A5 – Nonlinear and nonlocal optical response in complex nanostructured multilayers

This project investigates the nonlinear optical response stemming from nanosized features in complex, multilayered structures. Light-matter coupling at the ultimate nanometer scale can strongly influence the optical properties of a large structure through interaction with lattice modes and retardation. Some of the remaining challenges that computational nanophotonics faces today are

• structures with low symmetries, such as amorphous composites and random particle distributions,
• the description of realistic interfaces accounting for surface roughness,
• the efficient introduction of quantum effects into classical electrodynamics methods, and
• nonlinear properties of complex systems, which are not sufficiently investigated.

The particle size and layer thickness in the systems under investigation are of a few nanometers only. Therefore, we need to extend standard models with short-ranged electron-electron interaction effects, in particular, in metal components. The ability to reliably describe interaction effects and the corresponding near-field response on multiple scales, ranging from an accurate quantum limit at nanostructured interfaces to the device scale, is essential for the design and optimization of technologies exploiting complex materials and composites with functionalized surfaces. Addressing these challenges is the central aim of this project.
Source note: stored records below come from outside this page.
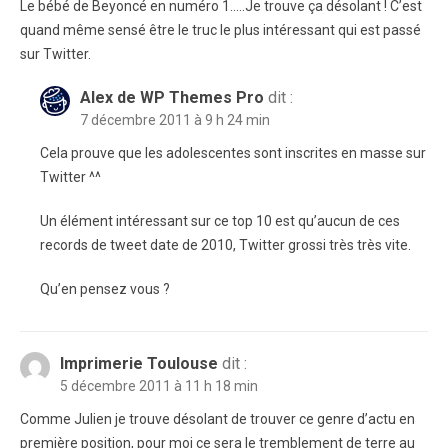
Le bébé de Beyoncé en numéro 1…..Je trouve ça désolant ! C’est
quand même sensé être le truc le plus intéressant qui est passé
sur Twitter.
Alex de WP Themes Pro
dit :
7 décembre 2011 à 9 h 24 min
Cela prouve que les adolescentes sont inscrites en masse sur
Twitter ^^
Un élément intéressant sur ce top 10 est qu’aucun de ces
records de tweet date de 2010, Twitter grossi très très vite.
Qu’en pensez vous ?
Imprimerie Toulouse
dit :
5 décembre 2011 à 11 h 18 min
Comme Julien je trouve désolant de trouver ce genre d’actu en
première position, pour moi ce sera le tremblement de terre au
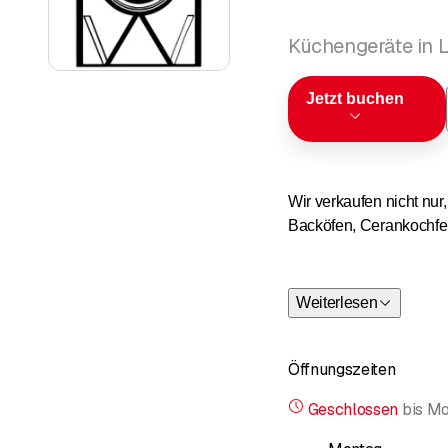
Küchengeräte in 
Jetzt buchen
Wir verkaufen nicht nu
Backöfen, Cerankochfel
Sollte sich eine Repara
Weiterlesen
Öffnungszeiten
Geschlossen
bis
Mo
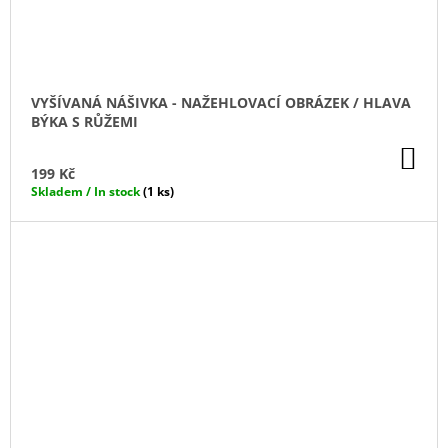
VYŠÍVANÁ NÁŠIVKA - NAŽEHLOVACÍ OBRÁZEK / HLAVA
BÝKA S RŮŽEMI
DO
KO
199 Kč
Skladem / In stock
(1 ks)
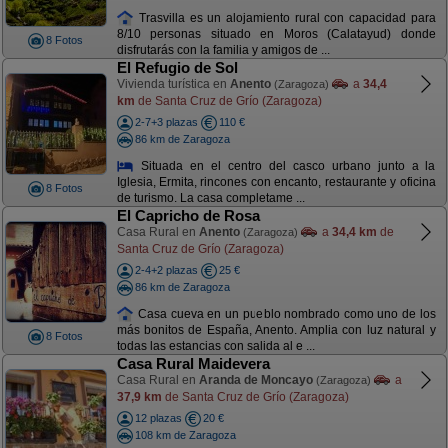
Trasvilla es un alojamiento rural con capacidad para
8/10 personas situado en Moros (Calatayud) donde
8 Fotos
disfrutarás con la familia y amigos de ...
El Refugio de Sol
Vivienda turística en
Anento
a
34,4
(Zaragoza)
km
de Santa Cruz de Grío (Zaragoza)
2-7+3 plazas
110 €
86 km de Zaragoza
Situada en el centro del casco urbano junto a la
Iglesia, Ermita, rincones con encanto, restaurante y oficina
8 Fotos
de turismo. La casa completame ...
El Capricho de Rosa
Casa Rural en
Anento
a
34,4 km
de
(Zaragoza)
Santa Cruz de Grío (Zaragoza)
2-4+2 plazas
25 €
86 km de Zaragoza
Casa cueva en un pueblo nombrado como uno de los
más bonitos de España, Anento. Amplia con luz natural y
8 Fotos
todas las estancias con salida al e ...
Casa Rural Maidevera
Casa Rural en
Aranda de Moncayo
a
(Zaragoza)
37,9 km
de Santa Cruz de Grío (Zaragoza)
12 plazas
20 €
108 km de Zaragoza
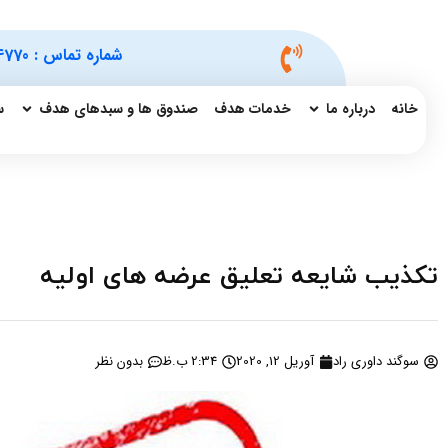
شماره تماس :
4770
خانه
درباره ما
خدمات هدف
صندوق ها و سبدهای هدف
س
تکذیب شایعه تعلیق عرضه های اولیه
سوگند داوری راد
آوریل 12, 2020
2:34 ب.ظ
بدون نظر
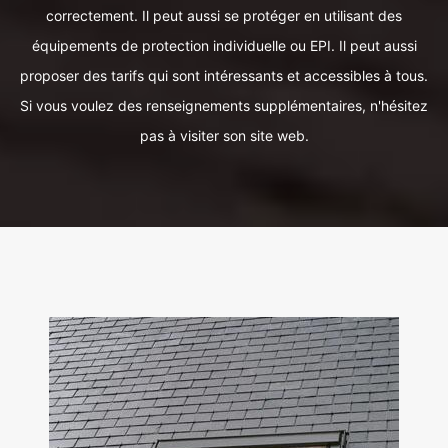
correctement. Il peut aussi se protéger en utilisant des
équipements de protection individuelle ou EPI. Il peut aussi
proposer des tarifs qui sont intéressants et accessibles à tous.
Si vous voulez des renseignements supplémentaires, n'hésitez
pas à visiter son site web.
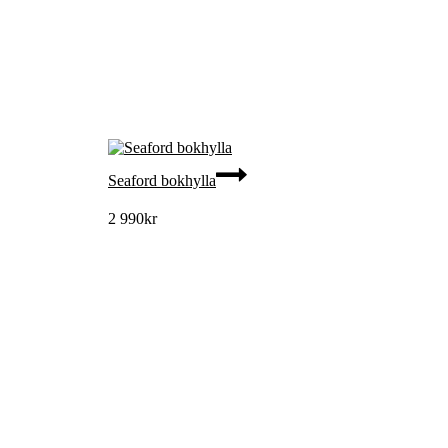
Seaford bokhylla
2 990
kr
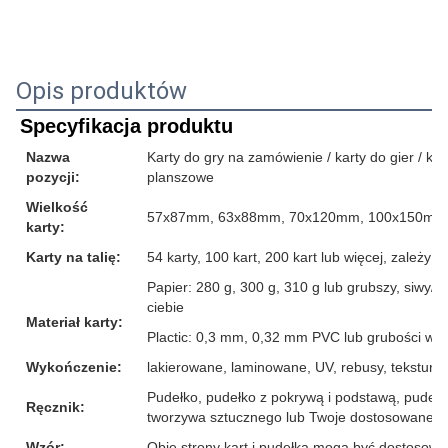
Opis produktów
Specyfikacja produktu
Nazwa
Karty do gry na zamówienie / karty do gier / karty
pozycji:
planszowe
Wielkość
57x87mm, 63x88mm, 70x120mm, 100x150mm l
karty:
Karty na talię:
54 karty, 100 kart, 200 kart lub więcej, zależ
Papier: 280 g, 300 g, 310 g lub grubszy, siwy/b
ciebie
Materiał karty:
Plactic: 0,3 mm, 0,32 mm PVC lub grubości wię
Wykończenie:
lakierowane, laminowane, UV, rebusy, tekstura lnu
Pudełko, pudełko z pokrywą i podstawą, pudełk
Ręcznik:
tworzywa sztucznego lub Twoje dostosowane p
Wzór:
Obie strony kart i pudełka mogą być dostosow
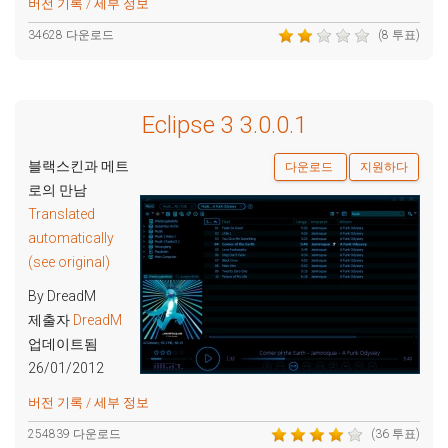
버전 기록 / 세부 정보
34628 다운로드
(8 투표)
Eclipse 3 3.0.0.1
블랙스킨과 메트
다운로드
지원하다
로의 만남
Translated
automatically
(see original)
By DreadM
제출자
DreadM
업데이트됨
26/01/2012
버전 기록 / 세부 정보
254839 다운로드
(36 투표)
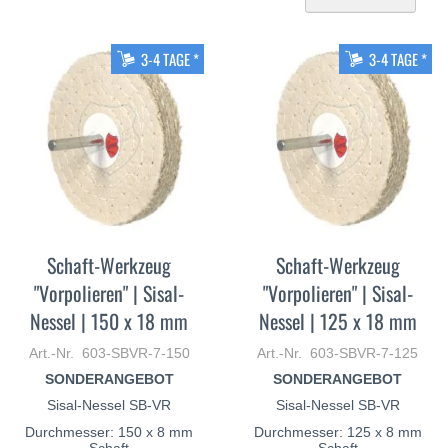
ab
Re
3-4 TAGE *
3-4 TAGE *
Schaft-Werkzeug
Schaft-Werkzeug
"Vorpolieren" | Sisal-
"Vorpolieren" | Sisal-
Nessel | 150 x 18 mm
Nessel | 125 x 18 mm
Art.-Nr. 603-SBVR-7-150
Art.-Nr. 603-SBVR-7-125
SONDERANGEBOT
SONDERANGEBOT
Sisal-Nessel SB-VR
Sisal-Nessel SB-VR
Durchmesser: 150 x 8 mm
Durchmesser: 125 x 8 mm
Schaft
Schaft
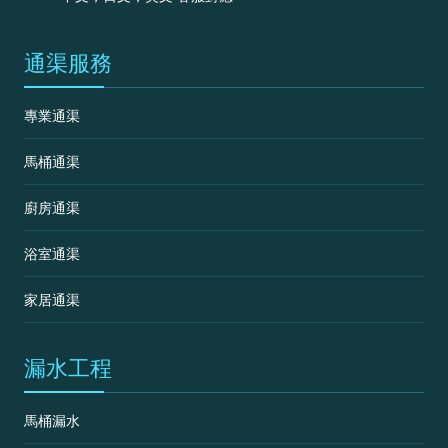
通渠服務
專業通渠
馬桶通渠
廚房通渠
浴室通渠
家居通渠
漏水工程
馬桶漏水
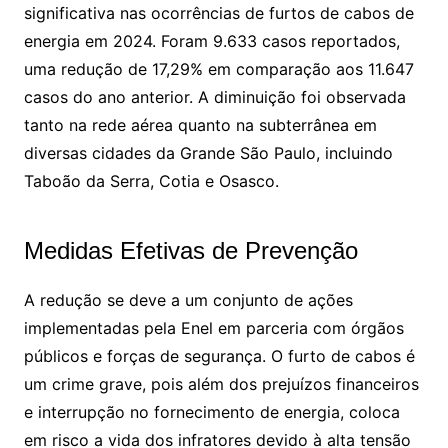
significativa nas ocorrências de furtos de cabos de
energia em 2024. Foram 9.633 casos reportados,
uma redução de 17,29% em comparação aos 11.647
casos do ano anterior. A diminuição foi observada
tanto na rede aérea quanto na subterrânea em
diversas cidades da Grande São Paulo, incluindo
Taboão da Serra, Cotia e Osasco.
Medidas Efetivas de Prevenção
A redução se deve a um conjunto de ações
implementadas pela Enel em parceria com órgãos
públicos e forças de segurança. O furto de cabos é
um crime grave, pois além dos prejuízos financeiros
e interrupção no fornecimento de energia, coloca
em risco a vida dos infratores devido à alta tensão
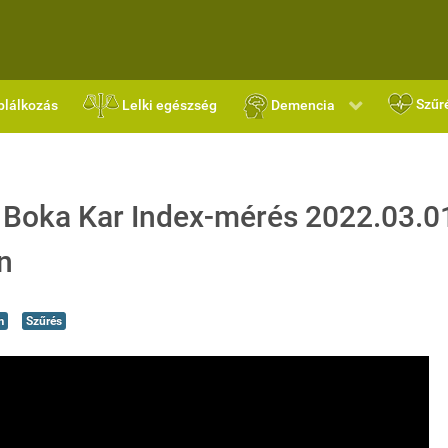
Szűr
plálkozás
Lelki egészség
Demencia
 Boka Kar Index-mérés 2022.03.01
n
m
Szűrés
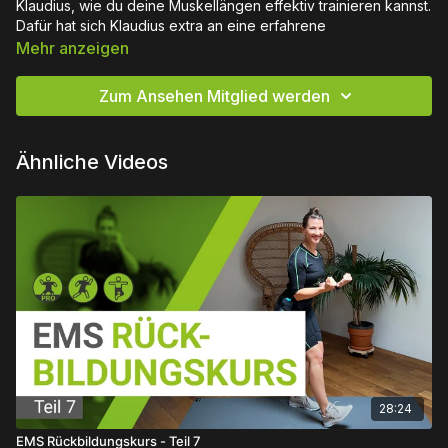
Klaudius, wie du deine Muskellängen effektiv trainieren kannst.
Dafür hat sich Klaudius extra an eine erfahrene
Physiotherapeutin gewandt um euch diese Übungen
Mehr anzeigen
präsentieren zu können. Alles, was du für dieses Workout
benötigst ist ein eaglefit EMS Anzug.
Zum Ansehen Mitglied werden
Das Training ist für die Nutzung mit dem eaglefit HOME EMS
oder dem PRO EMS Anzug optimiert.
Ähnliche Videos
Viel Spaß und Erfolg beim Trainieren!
28:24
EMS Rückbildungskurs - Teil 7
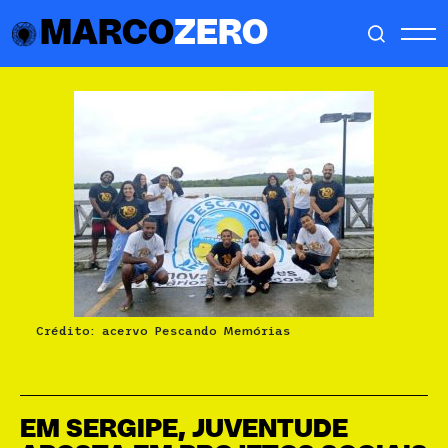
MARCO
ZERO
Crédito: acervo Pescando Memórias
EM SERGIPE, JUVENTUDE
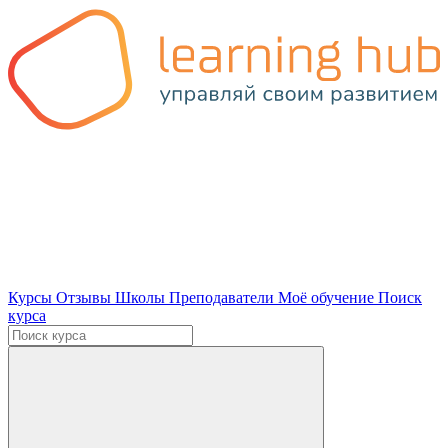
Курсы
Отзывы
Школы
Преподаватели
Моё обучение
Поиск
курса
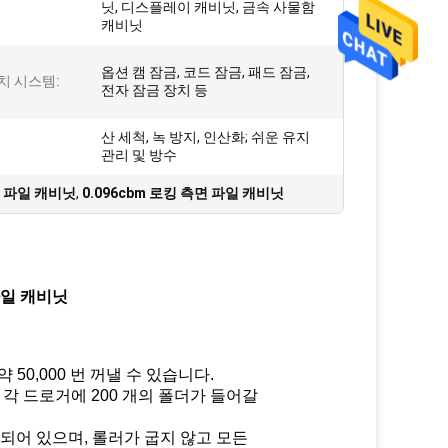
닛, 디스플레이 캐비닛, 금속 사물함
캐비닛
옵션 캠 잠금, 코드 잠금, 패드 잠금,
치 시스템:
전자 잠금 장치 등
산 세척, 녹 방지, 인산화; 쉬운 유지
관리 및 방수
면 파일 캐비닛
,
0.096cbm 로킹 측면 파일 캐비닛
파일 캐비닛
50,000 번 꺼낼 수 있습니다.
, 각 드로거에 200 개의 폴더가 들어갈
함되어 있으며, 롤러가 굽지 않고 모든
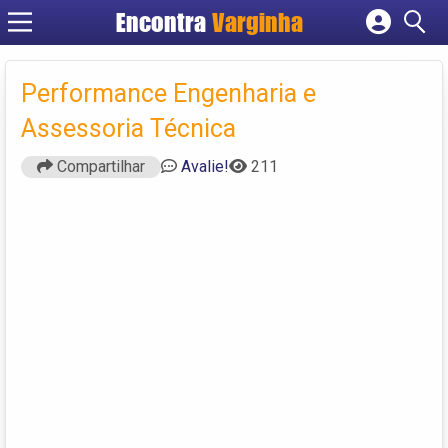
Encontra
Varginha
Cadastrar empresa
Fazer login
Performance Engenharia e
Criar conta
Assessoria Técnica
Compartilhar
Avalie!
211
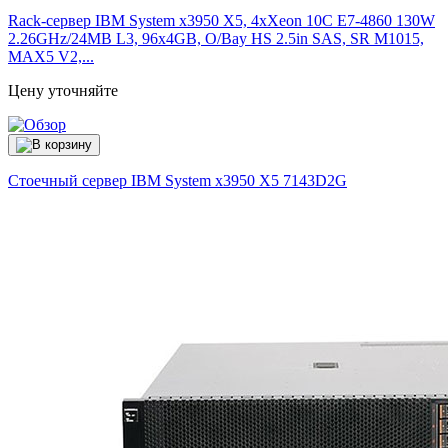
Rack-сервер IBM System x3950 X5, 4xXeon 10C E7-4860 130W
2.26GHz/24MB L3, 96x4GB, O/Bay HS 2.5in SAS, SR M1015,
MAX5 V2,...
Цену уточняйте
Стоечный сервер IBM System x3950 X5
7143D2G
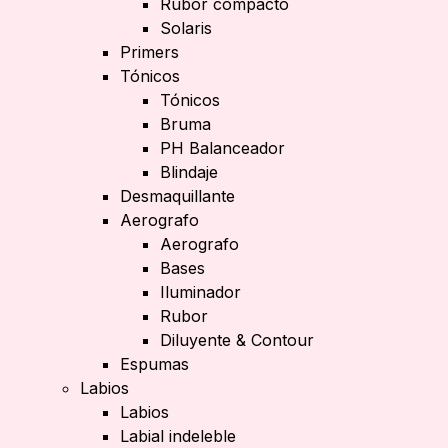
Rubor compacto
Solaris
Primers
Tónicos
Tónicos
Bruma
PH Balanceador
Blindaje
Desmaquillante
Aerografo
Aerografo
Bases
Iluminador
Rubor
Diluyente & Contour
Espumas
Labios
Labios
Labial indeleble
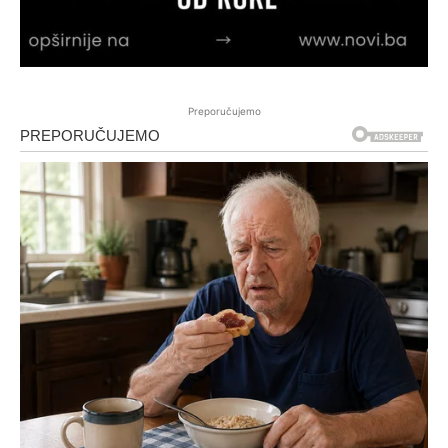
Preporučujemo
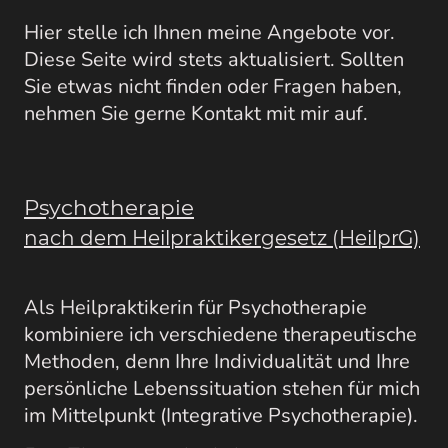
Hier stelle ich Ihnen meine Angebote vor.
Diese Seite wird stets aktualisiert. Sollten
Sie etwas nicht finden oder Fragen haben,
nehmen Sie gerne Kontakt mit mir auf.
Psychotherapie
nach dem Heilpraktikergesetz (HeilprG)
Als Heilpraktikerin für Psychotherapie
kombiniere ich verschiedene therapeutische
Methoden, denn Ihre Individualität und Ihre
persönliche Lebenssituation stehen für mich
im Mittelpunkt (Integrative Psychotherapie).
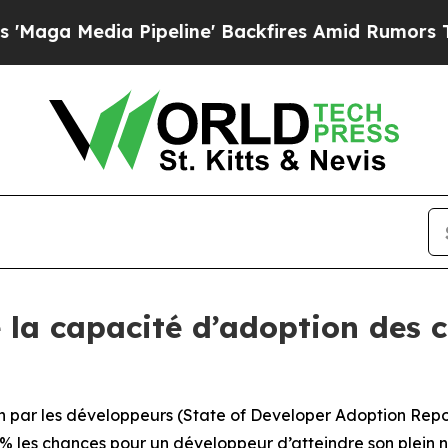
ia Pipeline' Backfires Amid Rumors Trump Will 
e la capacité d’adoption des c
ion par les développeurs (State of Developer Adoption Repor
% les chances pour un développeur d’atteindre son plein 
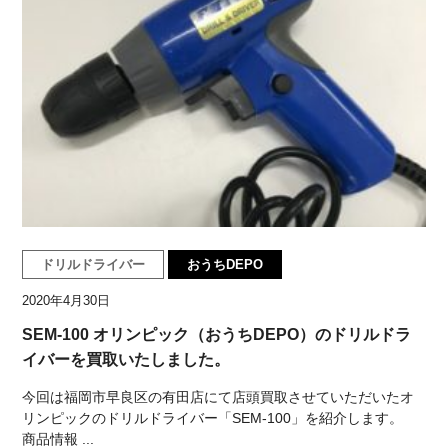
ドリルドライバー
おうちDEPO
2020年4月30日
SEM-100 オリンピック（おうちDEPO）のドリルドラ
イバーを買取いたしました。
今回は福岡市早良区の有田店にて店頭買取させていただいたオ
リンピックのドリルドライバー「SEM-100」を紹介します。
商品情報 ...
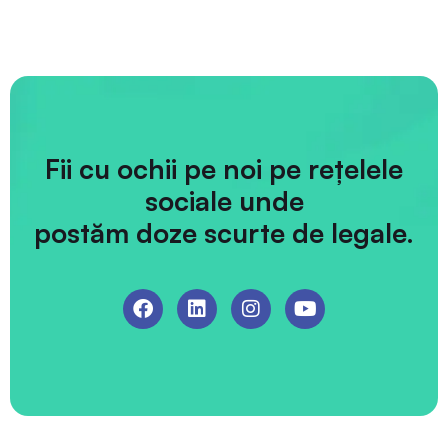
Fii cu ochii pe noi pe rețelele
sociale unde
postăm doze scurte de legale.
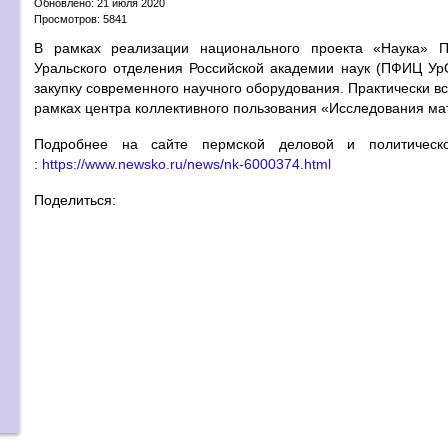
Обновлено: 21 июля 2020
Просмотров: 5841
В рамках реализации национального проекта «Наука» П
Уральского отделения Российской академии наук (ПФИЦ УрО
закупку современного научного оборудования. Практически в
рамках центра коллективного пользования «Исследования ма
Подробнее на сайте пермской деловой и политическо
:
https://www.newsko.ru/news/nk-6000374.html
Поделиться:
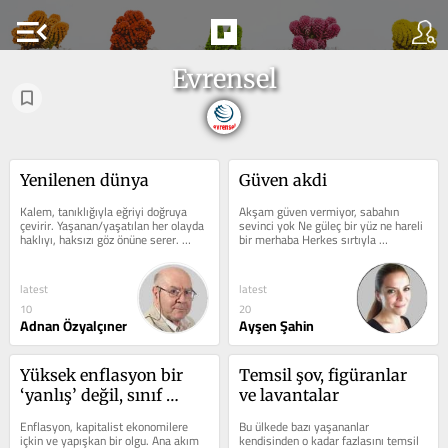
menu_open
Evrensel
Yenilenen dünya
Güven akdi
Kalem, tanıklığıyla eğriyi doğruya 
Akşam güven vermiyor, sabahın 
çevirir. Yaşanan/yaşatılan her olayda 
sevinci yok Ne güleç bir yüz ne hareli 
haklıyı, haksızı göz önüne serer. 
bir merhaba Herkes sırtıyla 
Resmini haktan yana...
konuşuyor birbiriyle... Güven 
vermiyor...
latest
latest
10
20
Adnan Özyalçıner
Ayşen Şahin
Yüksek enflasyon bir 
Temsil şov, figüranlar 
‘yanlış’ değil, sınıf 
ve lavantalar
politikasıdır
Enflasyon, kapitalist ekonomilere 
Bu ülkede bazı yaşananlar 
içkin ve yapışkan bir olgu. Ana akım 
kendisinden o kadar fazlasını temsil 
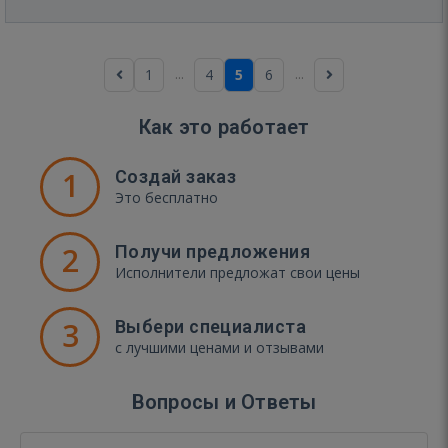
...
...
1
4
5
6
Как это работает
1
Создай заказ
Это бесплатно
2
Получи предложения
Исполнители предложат свои цены
3
Выбери специалиста
с лучшими ценами и отзывами
Вопросы и Ответы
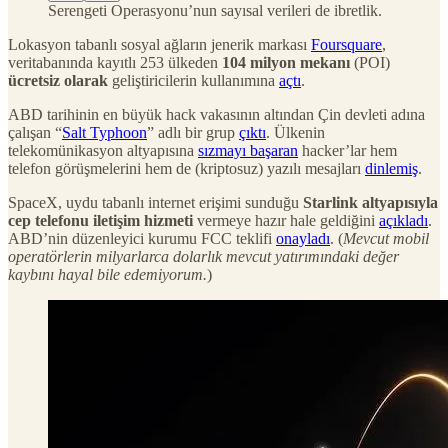
Serengeti Operasyonu’nun sayısal verileri de ibretlik.
Lokasyon tabanlı sosyal ağların jenerik markası
Foursquare
,
veritabanında kayıtlı 253 ülkeden
104 milyon mekanı
(POI)
ücretsiz olarak
geliştiricilerin kullanımına
açtı
.
ABD tarihinin en büyük hack vakasının altından Çin devleti adına
çalışan “
Salt Typhoon
” adlı bir grup
çıktı
. Ülkenin
telekomünikasyon altyapısına
sızmayı başaran
hacker’lar hem
telefon görüşmelerini hem de (kriptosuz) yazılı mesajları
dinlemiş
.
SpaceX, uydu tabanlı internet erişimi sunduğu
Starlink altyapısıyla
cep telefonu iletişim hizmeti
vermeye hazır hale geldiğini
açıkladı
.
ABD’nin düzenleyici kurumu FCC teklifi
onayladı
. (
Mevcut mobil
operatörlerin milyarlarca dolarlık mevcut yatırımındaki değer
kaybını hayal bile edemiyorum.
)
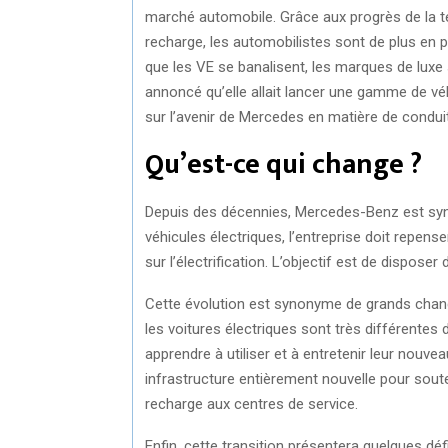
marché automobile. Grâce aux progrès de la t
recharge, les automobilistes sont de plus en 
que les VE se banalisent, les marques de lux
annoncé qu’elle allait lancer une gamme de vé
sur l’avenir de Mercedes en matière de conduit
Qu’est-ce qui change ?
Depuis des décennies, Mercedes-Benz est syn
véhicules électriques, l’entreprise doit repe
sur l’électrification. L’objectif est de dispose
Cette évolution est synonyme de grands change
les voitures électriques sont très différentes 
apprendre à utiliser et à entretenir leur nouve
infrastructure entièrement nouvelle pour soute
recharge aux centres de service.
Enfin, cette transition présentera quelques dé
We aim at developing theoretical models and numerical methods to describe the nonlinear optical response of ultrathin multilayered structures and amorphous composites from particles embedded in a host material. Furthermore, we plan to account for additional surface scattering at realistic interfaces from surface roughness. In order to realistically describe these rough surfaces on the atomic scale, we will utilze molecular dynamics calculalions. Simulations are performed in strong collaboration with the experimental efforts in CRC projects B3 and B4. Project A5 will yield analytic and numeric schemes able to maintain the reliable and rapid methods of computational nanophotonics while extending their scope towards multiphysics and multiscale aspects.